Why is it that hyper-white Fox News, Newsmax, and OAN are the people driving the “conversation” (re: bullshit fear mongering) about Critical Race Theory? Because white people in America always drive the conversation about what Americans are allowed to study. 

To dive into how CRT has become watered down and distorted in recent months on the “news,” #BuildingPower’s Zakiya Sankara-Jabar hosted Dr. Tommy Curry, a professor of philosophy who serves as Personal Chair of Africana Philosophy & Black Male Studies at the University of Edinburgh. Dr. Curry is an award-winning author and editor of the Black Male Studies series on Temple University Press. 

Dr. Curry speaks hard truth after hard truth about how racism is a permanent fixture of American society and how it’s been exacerbated by public policy. The good news, Curry says, is that public policy can and must be used to minimize these racist views and outcomes.

Watch the full episode below or on Citizen Ed’s Facebook Live

All of This is Socially Determined

“We’ve developed a kind of ambulance-chasing scholarship that’s just following what white people decide we should study,” Dr. Curry said

Specifically, Curry noted, since white men have most of the power, they have modeled all forms of oppression—of women, of disabled people, and others—on traditional American anti-Black racist tactics. He said white women, who make up significant majorities of the American teaching workforce, spread the oppression they themselves face.

“No other group of men got to oppress white women besides white men,” he said. White women have more success in combating their oppression than Black people in America, as well, he said.

“There is no actual punishment for racism” because of centuries of laws protecting institutions that systematically harm Black people.

“You can accuse someone of sexism in the academy, in the job, on national television, they lose their job,” he said. “You can have someone systematically killing, brutalizing, and saying negative things about Black people, and they’re given promotions.”

“That’s the difference,” he said about anti-Black prejudice in America versus other kinds of oppression. “There is a social recognition and compassion toward other marginalized groups, specifically white women, that don’t exist for Black people.”

“Until we start having a real conversation and not settling for the crumbs that white people hand us out as social and substantive progress, then we have no other choice than to listen to what Derrick Bell [and CRT experts over the last 50 years] are telling us,” he said. 

He warned that so many people in education spaces will perceive you as asking the “wrong” questions when you speak up like this. 
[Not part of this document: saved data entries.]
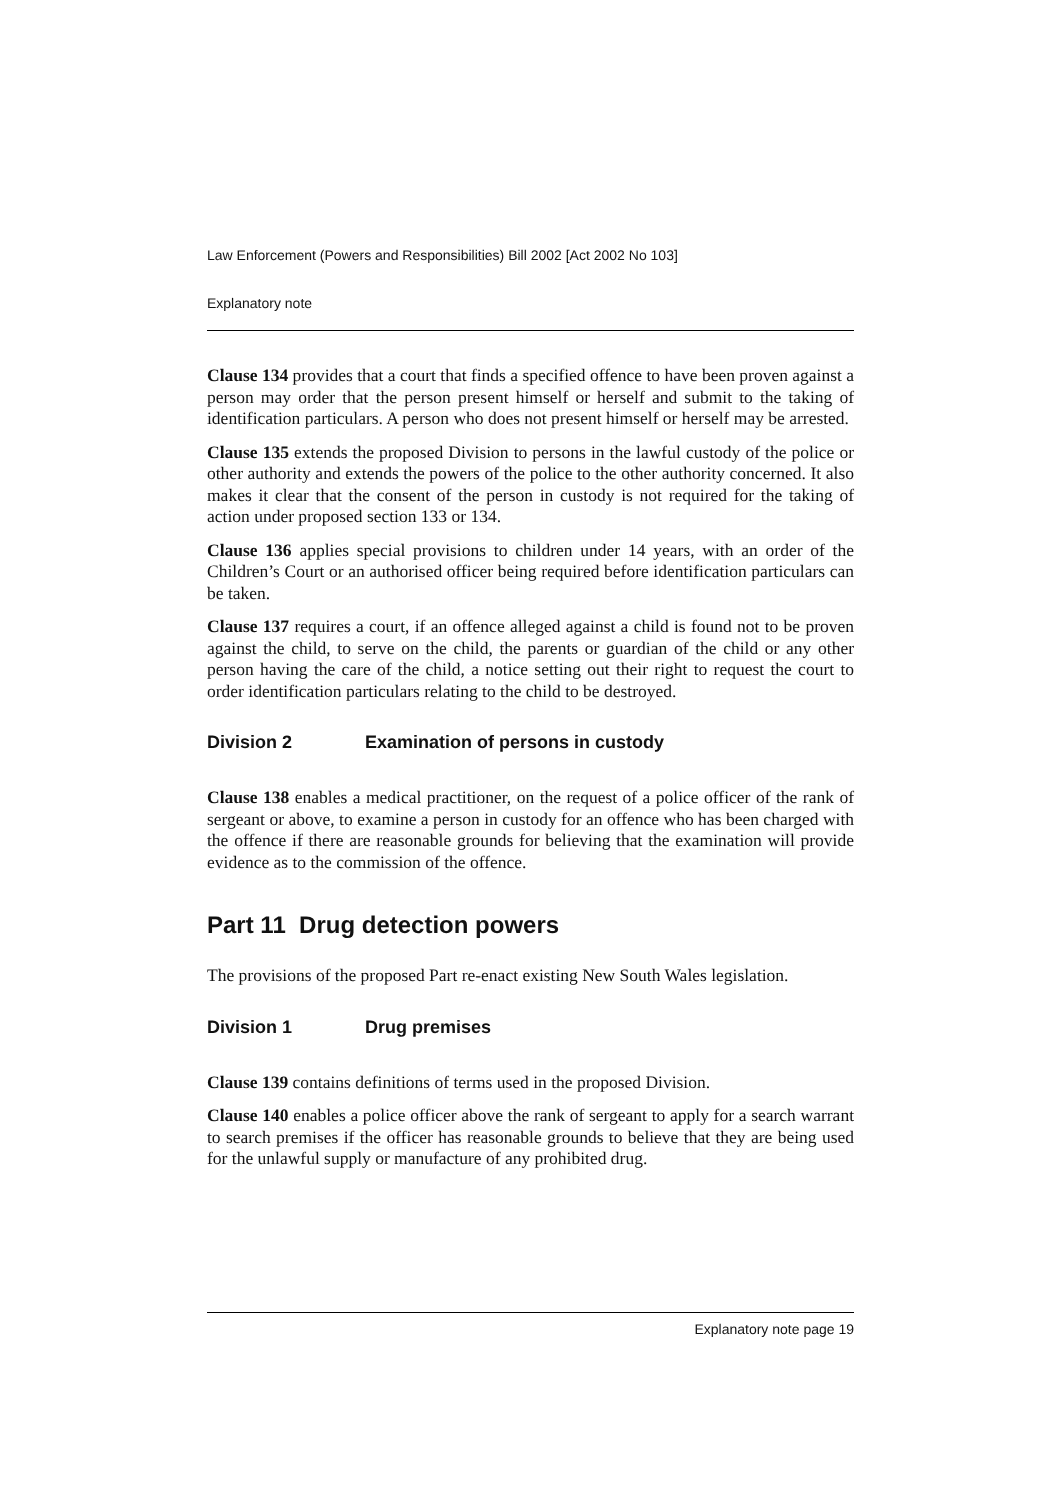Law Enforcement (Powers and Responsibilities) Bill 2002 [Act 2002 No 103]
Explanatory note
Clause 134 provides that a court that finds a specified offence to have been proven against a person may order that the person present himself or herself and submit to the taking of identification particulars. A person who does not present himself or herself may be arrested.
Clause 135 extends the proposed Division to persons in the lawful custody of the police or other authority and extends the powers of the police to the other authority concerned. It also makes it clear that the consent of the person in custody is not required for the taking of action under proposed section 133 or 134.
Clause 136 applies special provisions to children under 14 years, with an order of the Children’s Court or an authorised officer being required before identification particulars can be taken.
Clause 137 requires a court, if an offence alleged against a child is found not to be proven against the child, to serve on the child, the parents or guardian of the child or any other person having the care of the child, a notice setting out their right to request the court to order identification particulars relating to the child to be destroyed.
Division 2 Examination of persons in custody
Clause 138 enables a medical practitioner, on the request of a police officer of the rank of sergeant or above, to examine a person in custody for an offence who has been charged with the offence if there are reasonable grounds for believing that the examination will provide evidence as to the commission of the offence.
Part 11 Drug detection powers
The provisions of the proposed Part re-enact existing New South Wales legislation.
Division 1 Drug premises
Clause 139 contains definitions of terms used in the proposed Division.
Clause 140 enables a police officer above the rank of sergeant to apply for a search warrant to search premises if the officer has reasonable grounds to believe that they are being used for the unlawful supply or manufacture of any prohibited drug.
Explanatory note page 19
“We’re told in the academy, if you say these things, if you ask these questions, you’ll never get a job,” he said

In Curry’s mind, it is clear as day that these issues are created by the social determinants of health

“I don’t pathologize Black people. I believe there are social determinants, a condition we face as a people,” he said. “We have to get off blaming Black people for our condition and look at the social and psychological determinants.”

This has led him to be adamant in his self-belief. 

“I refuse to put myself in a position where I have to respect what white people think about me more than what I think about myself,” he said

Curry has expanded his self-belief into belief in all Black men who wish to educate. 

“We create systems so that Black boys, Black men don’t fundamentally believe they can even be professors, be in the academy,” he said. But no more.